EXCERPTED TEXT:
============================================================

I couldn't believe it. Tensions rose between them and they ended up fighting. First with words. Then hitting each other. I tried to calm the situation (and keep it quiet for my neighbours' sake) but they were really pissed at each other. Eventually, it calmed down. I had to ask both of them to leave. Felt terrible. Apparently they were really good friends before this so I felt really bad about what happened between them. I asked the security guard not to let anyone in without asking first next time. I spoke to the cute one the next day, said I was really sorry about what happened and he said he felt the same way.

 

The security guard sure enjoyed the excitement and kept teasing me about it LOL. The next night, I decided not to go out and got a massage at Bodia Spa instead. Coming back, the security guard had a big grin and teased, "tonight, alone?!" and laughed.

 

Cambodia has had a pretty horrific recent history and you get the feeling this affects the boys' mindset. About 20% of the country's population was wiped out by the Khmer Rouge's campaign to turn the country into a communist agricultural nation. An estimated 2 to 3 million people were killed. Today, the country's population is about 12 million.

 

What impressed me is every single boy I met, with few exceptions, went to school. They all study something, whether doing a degree at university, technical college or just studying English. Most will work during the day and go to classes at night. I'm guessing they think education is the best way to ensure what happened before never happens again there. It's humbling to see this kind of diligence.

 

Nightlife

 

The two venues I got to were The Heart of Darkness and Blue Chilli Bar.

 

Blue Chilli Bar in Phnom Penh is probably the best known gay bar in Phnom Penh. It's only a few blocks back from Sisowath Quay, about 10-15 minutes' walk from the Foreign Corrospondents Club on the riverfront. There are people there every night but it's busiest after 7pm on Saturday nights when there is a short show at around 9pm (from memory). I'm not sure about other nights.

 

It's full of money boys sitting around eying up patrons and waiting to be approached. You'll never fail to find money boys there if you are after one. But what surprised me is despite the prolific presence of moneyboys, you can meet a lot of ordinary gay locals and expats there too.

 

I went on a Saturday night. Early in the evening, there were only moneyboys and a few older Caucasian expats. The Western expats are mainly working guys, quite respectable and less sleazy than your typical sexpat Pattaya type LOL. But after 8-9pm a lot of local Cambodians turn up. There were all kinds. I met a few interesting boys, some of whom had worked (professionally) in Western countries. There is a show around 10pm (Saturday only).

 

At around 11pm everyone either leaves or moves onto The Heart of Darkness.

 

The Heart of Darkness in Phnom Penh is an awesome disco/club with a big gay section! It's near the riverfront and only a few blocks away from Blue Chilli Bar, a 3 minute motorbike ride or 15 minute walk. A visit to Phnom Penh isn't complete without coming here. It has an infamous history - shut down a few years ago when a patron was shot dead by a bodyguard on the dance floor but reopened sometime later. Today it's quite safe. There are security guards everywhere inside and outside. However, if someone asks you to move to another chair or table, you should comply. You never know who they might be.

============================================================

STORED RECORDS:
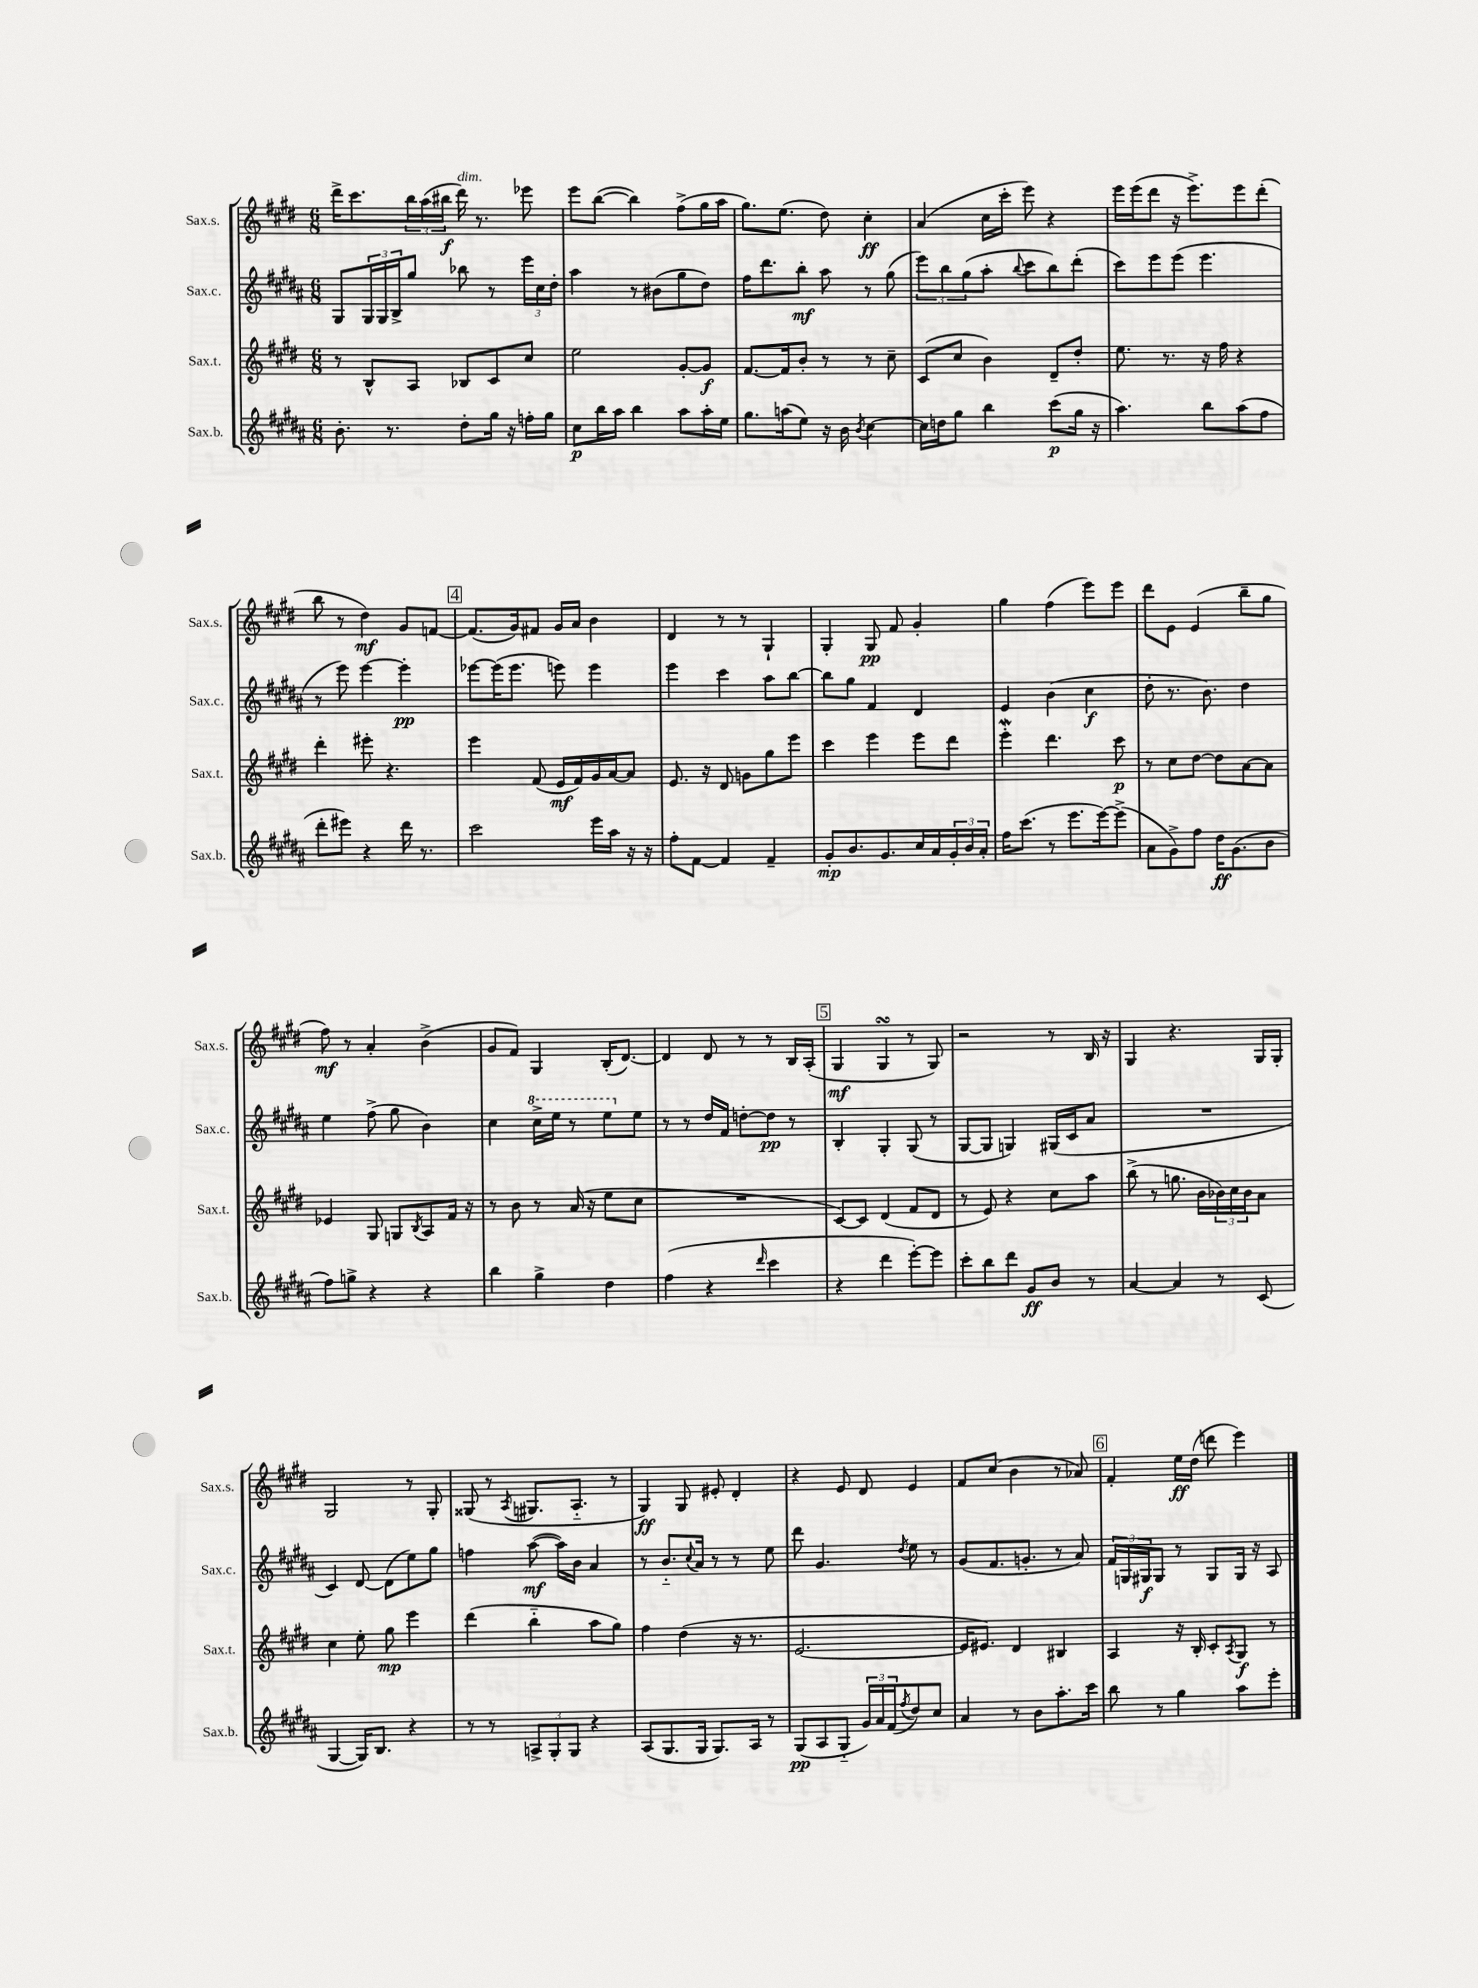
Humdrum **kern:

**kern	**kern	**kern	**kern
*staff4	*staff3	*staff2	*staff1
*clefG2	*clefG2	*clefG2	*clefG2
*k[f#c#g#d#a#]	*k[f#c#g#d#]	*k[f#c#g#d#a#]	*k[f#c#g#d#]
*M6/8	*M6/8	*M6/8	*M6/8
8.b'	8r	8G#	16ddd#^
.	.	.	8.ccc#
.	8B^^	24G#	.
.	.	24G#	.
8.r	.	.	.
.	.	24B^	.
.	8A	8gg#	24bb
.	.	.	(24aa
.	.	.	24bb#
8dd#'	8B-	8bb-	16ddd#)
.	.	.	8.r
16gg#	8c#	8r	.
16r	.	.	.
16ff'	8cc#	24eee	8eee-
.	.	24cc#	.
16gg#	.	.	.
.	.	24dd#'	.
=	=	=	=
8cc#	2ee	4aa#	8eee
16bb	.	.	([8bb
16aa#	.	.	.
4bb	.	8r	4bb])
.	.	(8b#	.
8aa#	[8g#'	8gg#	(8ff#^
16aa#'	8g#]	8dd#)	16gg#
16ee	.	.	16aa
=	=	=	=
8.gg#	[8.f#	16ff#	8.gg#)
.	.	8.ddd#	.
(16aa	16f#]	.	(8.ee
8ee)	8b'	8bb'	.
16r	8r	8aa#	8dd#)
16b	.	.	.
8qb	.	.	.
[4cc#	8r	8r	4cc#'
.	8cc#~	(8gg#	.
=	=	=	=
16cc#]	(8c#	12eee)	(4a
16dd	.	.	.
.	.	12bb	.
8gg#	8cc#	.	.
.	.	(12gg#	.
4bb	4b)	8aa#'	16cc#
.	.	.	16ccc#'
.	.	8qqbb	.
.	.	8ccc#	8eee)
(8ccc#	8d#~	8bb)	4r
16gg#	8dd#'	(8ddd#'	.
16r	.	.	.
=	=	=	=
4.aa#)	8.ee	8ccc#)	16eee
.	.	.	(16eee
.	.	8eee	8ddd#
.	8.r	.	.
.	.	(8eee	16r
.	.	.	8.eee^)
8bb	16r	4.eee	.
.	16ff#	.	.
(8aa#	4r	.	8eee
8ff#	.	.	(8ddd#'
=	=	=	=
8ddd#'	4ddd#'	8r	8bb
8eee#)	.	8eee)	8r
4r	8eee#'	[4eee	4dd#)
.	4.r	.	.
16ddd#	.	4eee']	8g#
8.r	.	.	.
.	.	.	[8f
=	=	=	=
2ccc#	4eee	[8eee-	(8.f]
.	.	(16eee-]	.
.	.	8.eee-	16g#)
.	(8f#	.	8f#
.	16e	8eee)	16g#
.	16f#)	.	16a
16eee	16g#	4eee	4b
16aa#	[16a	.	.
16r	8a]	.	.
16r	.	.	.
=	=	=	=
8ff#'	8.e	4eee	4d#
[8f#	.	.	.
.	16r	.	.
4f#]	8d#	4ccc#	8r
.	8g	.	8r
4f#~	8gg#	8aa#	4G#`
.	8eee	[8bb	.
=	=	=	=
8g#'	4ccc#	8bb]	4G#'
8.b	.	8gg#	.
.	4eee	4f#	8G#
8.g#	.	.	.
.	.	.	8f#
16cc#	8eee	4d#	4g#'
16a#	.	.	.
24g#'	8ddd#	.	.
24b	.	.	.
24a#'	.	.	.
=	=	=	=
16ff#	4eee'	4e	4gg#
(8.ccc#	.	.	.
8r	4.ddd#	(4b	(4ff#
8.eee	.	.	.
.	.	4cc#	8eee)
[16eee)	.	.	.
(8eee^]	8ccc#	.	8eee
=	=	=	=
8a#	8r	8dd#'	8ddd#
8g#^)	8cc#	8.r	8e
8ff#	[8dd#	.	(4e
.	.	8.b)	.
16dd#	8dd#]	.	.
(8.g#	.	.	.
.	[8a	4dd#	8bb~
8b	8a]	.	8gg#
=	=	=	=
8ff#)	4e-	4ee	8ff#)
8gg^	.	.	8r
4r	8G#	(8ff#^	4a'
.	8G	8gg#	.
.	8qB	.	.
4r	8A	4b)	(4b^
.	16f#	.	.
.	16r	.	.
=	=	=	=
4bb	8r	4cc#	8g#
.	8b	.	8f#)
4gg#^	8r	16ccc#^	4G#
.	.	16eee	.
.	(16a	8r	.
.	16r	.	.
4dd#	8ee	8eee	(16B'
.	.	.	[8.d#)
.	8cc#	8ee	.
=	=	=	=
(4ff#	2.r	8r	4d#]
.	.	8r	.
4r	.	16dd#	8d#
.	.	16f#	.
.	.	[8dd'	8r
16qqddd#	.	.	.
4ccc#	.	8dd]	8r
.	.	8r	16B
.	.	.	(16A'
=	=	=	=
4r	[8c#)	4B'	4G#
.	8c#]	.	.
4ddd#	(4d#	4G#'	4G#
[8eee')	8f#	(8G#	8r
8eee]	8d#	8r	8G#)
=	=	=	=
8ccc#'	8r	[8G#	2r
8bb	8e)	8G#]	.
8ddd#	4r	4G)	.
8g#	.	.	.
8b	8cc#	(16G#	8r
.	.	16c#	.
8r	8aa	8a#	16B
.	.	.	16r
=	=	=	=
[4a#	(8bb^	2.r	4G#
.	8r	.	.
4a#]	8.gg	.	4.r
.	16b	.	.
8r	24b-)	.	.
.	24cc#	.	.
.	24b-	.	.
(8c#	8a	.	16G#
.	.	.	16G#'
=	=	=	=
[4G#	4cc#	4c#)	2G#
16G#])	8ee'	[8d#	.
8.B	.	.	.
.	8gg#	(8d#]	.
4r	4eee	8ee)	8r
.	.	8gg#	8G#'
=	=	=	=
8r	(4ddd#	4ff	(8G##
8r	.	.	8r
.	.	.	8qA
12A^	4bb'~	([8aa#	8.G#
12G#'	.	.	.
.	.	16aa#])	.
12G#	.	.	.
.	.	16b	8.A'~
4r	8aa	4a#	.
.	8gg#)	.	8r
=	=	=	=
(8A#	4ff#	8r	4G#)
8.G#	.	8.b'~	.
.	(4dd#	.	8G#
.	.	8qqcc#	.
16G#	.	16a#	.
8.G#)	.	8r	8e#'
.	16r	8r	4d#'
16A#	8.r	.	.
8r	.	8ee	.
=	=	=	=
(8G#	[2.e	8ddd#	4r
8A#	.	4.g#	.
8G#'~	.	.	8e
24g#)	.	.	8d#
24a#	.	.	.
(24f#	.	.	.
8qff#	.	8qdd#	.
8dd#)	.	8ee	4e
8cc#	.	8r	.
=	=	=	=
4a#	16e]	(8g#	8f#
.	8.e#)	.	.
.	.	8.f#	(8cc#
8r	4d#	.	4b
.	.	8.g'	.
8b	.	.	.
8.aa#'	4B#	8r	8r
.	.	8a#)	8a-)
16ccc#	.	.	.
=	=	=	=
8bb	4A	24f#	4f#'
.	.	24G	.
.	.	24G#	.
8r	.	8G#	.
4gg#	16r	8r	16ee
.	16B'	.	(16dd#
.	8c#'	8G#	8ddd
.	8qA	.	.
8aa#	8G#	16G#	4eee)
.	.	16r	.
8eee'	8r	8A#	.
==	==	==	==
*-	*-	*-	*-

============================================================

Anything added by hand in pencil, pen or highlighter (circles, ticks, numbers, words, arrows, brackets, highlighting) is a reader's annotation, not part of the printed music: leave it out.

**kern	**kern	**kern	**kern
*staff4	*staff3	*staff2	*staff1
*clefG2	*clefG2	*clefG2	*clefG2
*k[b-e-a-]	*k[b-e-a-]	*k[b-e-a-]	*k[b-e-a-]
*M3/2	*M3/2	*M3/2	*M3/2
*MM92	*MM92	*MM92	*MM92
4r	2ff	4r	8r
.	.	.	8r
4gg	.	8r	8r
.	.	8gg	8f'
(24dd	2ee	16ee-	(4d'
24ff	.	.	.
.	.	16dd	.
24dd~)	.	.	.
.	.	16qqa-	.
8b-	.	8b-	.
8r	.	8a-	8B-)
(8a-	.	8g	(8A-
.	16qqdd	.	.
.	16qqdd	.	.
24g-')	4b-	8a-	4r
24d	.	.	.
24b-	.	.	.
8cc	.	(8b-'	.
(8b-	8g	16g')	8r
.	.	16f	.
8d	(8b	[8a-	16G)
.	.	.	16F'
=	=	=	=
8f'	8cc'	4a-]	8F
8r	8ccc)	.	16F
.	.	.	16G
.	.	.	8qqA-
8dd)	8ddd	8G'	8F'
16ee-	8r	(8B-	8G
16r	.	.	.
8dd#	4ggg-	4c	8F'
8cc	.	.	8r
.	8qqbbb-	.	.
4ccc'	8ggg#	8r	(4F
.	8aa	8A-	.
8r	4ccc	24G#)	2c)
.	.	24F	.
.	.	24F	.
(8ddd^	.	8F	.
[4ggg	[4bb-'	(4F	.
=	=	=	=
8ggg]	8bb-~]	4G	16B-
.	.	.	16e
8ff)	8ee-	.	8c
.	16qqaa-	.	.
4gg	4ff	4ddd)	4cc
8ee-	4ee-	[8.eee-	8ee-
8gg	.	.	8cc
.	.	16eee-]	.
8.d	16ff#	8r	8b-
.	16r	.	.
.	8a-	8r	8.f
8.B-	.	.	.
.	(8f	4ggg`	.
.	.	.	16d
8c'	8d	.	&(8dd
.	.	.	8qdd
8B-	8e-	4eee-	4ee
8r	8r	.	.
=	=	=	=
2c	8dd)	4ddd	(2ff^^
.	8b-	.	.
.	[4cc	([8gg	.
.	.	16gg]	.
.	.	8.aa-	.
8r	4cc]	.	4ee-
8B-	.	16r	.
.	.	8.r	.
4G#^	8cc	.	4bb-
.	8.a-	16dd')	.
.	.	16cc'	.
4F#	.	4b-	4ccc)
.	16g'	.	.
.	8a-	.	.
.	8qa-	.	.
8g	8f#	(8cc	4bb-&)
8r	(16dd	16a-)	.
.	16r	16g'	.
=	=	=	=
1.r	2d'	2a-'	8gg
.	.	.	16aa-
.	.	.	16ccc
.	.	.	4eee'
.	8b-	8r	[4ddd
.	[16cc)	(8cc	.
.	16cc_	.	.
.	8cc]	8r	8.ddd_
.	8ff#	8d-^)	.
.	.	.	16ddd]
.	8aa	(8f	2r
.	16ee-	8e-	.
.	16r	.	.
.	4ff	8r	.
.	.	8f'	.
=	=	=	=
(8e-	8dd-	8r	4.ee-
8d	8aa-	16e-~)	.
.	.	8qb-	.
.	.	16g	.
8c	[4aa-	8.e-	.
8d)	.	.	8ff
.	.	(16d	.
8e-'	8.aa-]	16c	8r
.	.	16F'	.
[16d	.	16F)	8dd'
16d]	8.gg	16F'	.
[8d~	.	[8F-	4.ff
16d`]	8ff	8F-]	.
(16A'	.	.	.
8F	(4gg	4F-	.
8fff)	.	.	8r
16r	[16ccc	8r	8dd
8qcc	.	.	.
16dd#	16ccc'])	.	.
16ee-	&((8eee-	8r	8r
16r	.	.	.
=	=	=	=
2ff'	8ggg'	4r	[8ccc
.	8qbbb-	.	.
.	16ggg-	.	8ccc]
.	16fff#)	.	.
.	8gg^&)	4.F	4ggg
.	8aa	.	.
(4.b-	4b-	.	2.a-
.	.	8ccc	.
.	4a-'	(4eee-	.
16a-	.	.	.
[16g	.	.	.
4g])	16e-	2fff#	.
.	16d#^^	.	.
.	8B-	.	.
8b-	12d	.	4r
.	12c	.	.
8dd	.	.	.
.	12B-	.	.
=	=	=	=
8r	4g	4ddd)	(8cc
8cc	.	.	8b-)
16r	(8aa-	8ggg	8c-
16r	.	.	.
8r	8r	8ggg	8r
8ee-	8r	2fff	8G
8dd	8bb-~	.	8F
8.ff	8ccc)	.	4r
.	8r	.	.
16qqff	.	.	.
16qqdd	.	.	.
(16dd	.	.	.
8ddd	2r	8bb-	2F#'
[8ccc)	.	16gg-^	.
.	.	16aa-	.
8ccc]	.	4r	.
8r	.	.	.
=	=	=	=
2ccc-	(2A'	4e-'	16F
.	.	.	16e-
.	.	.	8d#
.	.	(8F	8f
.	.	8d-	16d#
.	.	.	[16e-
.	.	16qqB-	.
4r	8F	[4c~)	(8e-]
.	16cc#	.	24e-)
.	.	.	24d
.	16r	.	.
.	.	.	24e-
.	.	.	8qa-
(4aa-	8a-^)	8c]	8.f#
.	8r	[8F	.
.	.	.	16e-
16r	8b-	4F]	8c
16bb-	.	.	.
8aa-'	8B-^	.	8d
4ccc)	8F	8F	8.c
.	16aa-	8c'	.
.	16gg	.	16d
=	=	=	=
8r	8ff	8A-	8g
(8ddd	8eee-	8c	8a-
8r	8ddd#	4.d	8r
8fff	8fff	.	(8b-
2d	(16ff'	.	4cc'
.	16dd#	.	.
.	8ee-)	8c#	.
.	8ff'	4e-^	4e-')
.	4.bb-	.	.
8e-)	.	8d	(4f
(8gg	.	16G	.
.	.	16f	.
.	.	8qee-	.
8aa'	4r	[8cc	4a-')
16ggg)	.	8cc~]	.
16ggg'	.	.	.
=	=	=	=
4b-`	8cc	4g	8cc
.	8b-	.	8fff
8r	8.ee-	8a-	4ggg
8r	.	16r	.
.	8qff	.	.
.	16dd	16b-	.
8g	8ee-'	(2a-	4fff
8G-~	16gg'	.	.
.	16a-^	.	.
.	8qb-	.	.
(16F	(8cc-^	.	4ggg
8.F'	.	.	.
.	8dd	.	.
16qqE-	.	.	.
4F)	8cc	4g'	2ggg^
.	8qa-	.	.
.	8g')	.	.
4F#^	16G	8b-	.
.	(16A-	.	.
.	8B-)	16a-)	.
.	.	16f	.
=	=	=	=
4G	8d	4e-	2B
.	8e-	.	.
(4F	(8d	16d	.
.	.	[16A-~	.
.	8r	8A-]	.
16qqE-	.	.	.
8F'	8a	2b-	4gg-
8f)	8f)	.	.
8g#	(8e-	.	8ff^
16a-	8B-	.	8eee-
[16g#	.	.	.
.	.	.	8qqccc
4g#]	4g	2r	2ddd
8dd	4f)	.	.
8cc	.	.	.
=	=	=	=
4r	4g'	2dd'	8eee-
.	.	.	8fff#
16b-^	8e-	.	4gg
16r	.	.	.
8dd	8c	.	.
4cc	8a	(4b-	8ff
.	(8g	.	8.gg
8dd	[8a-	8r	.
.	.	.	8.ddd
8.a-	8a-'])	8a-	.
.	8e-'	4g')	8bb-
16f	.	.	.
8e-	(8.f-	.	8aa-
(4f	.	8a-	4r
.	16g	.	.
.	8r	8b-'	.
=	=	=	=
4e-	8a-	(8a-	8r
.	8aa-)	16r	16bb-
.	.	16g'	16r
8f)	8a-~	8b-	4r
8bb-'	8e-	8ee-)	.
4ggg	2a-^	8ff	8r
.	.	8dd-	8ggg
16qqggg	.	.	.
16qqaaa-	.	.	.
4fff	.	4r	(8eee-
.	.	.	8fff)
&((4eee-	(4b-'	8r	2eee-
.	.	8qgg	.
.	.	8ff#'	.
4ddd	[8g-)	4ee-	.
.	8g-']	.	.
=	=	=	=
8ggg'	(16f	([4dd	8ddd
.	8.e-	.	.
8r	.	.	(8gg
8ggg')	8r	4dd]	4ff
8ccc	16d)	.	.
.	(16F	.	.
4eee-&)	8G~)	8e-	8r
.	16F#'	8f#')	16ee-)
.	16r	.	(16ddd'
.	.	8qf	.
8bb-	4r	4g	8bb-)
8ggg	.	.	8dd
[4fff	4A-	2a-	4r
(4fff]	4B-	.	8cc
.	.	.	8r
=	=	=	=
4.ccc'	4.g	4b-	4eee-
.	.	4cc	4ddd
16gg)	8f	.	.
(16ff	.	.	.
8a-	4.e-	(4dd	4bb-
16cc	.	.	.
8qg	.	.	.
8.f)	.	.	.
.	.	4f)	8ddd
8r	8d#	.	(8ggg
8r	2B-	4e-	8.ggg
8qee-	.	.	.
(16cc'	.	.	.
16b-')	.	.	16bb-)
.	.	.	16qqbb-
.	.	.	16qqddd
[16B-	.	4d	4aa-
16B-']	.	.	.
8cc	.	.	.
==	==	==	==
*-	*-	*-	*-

============================================================

STATED TASK A: In the Phnom Penh text, why was The Heart of Darkness shut down a few years ago?
STATED TASK B: Reproduce the Phnom Penh text between "Blue Chilli Bar in" and "about other nights.", inclusive.

WRITTEN SOLUTION A: A patron was shot dead by a bodyguard on the dance floor.

WRITTEN SOLUTION B:
Blue Chilli Bar in Phnom Penh is probably the best known gay bar in Phnom Penh. It's only a few blocks back from Sisowath Quay, about 10-15 minutes' walk from the Foreign Corrospondents Club on the riverfront. There are people there every night but it's busiest after 7pm on Saturday nights when there is a short show at around 9pm (from memory). I'm not sure about other nights.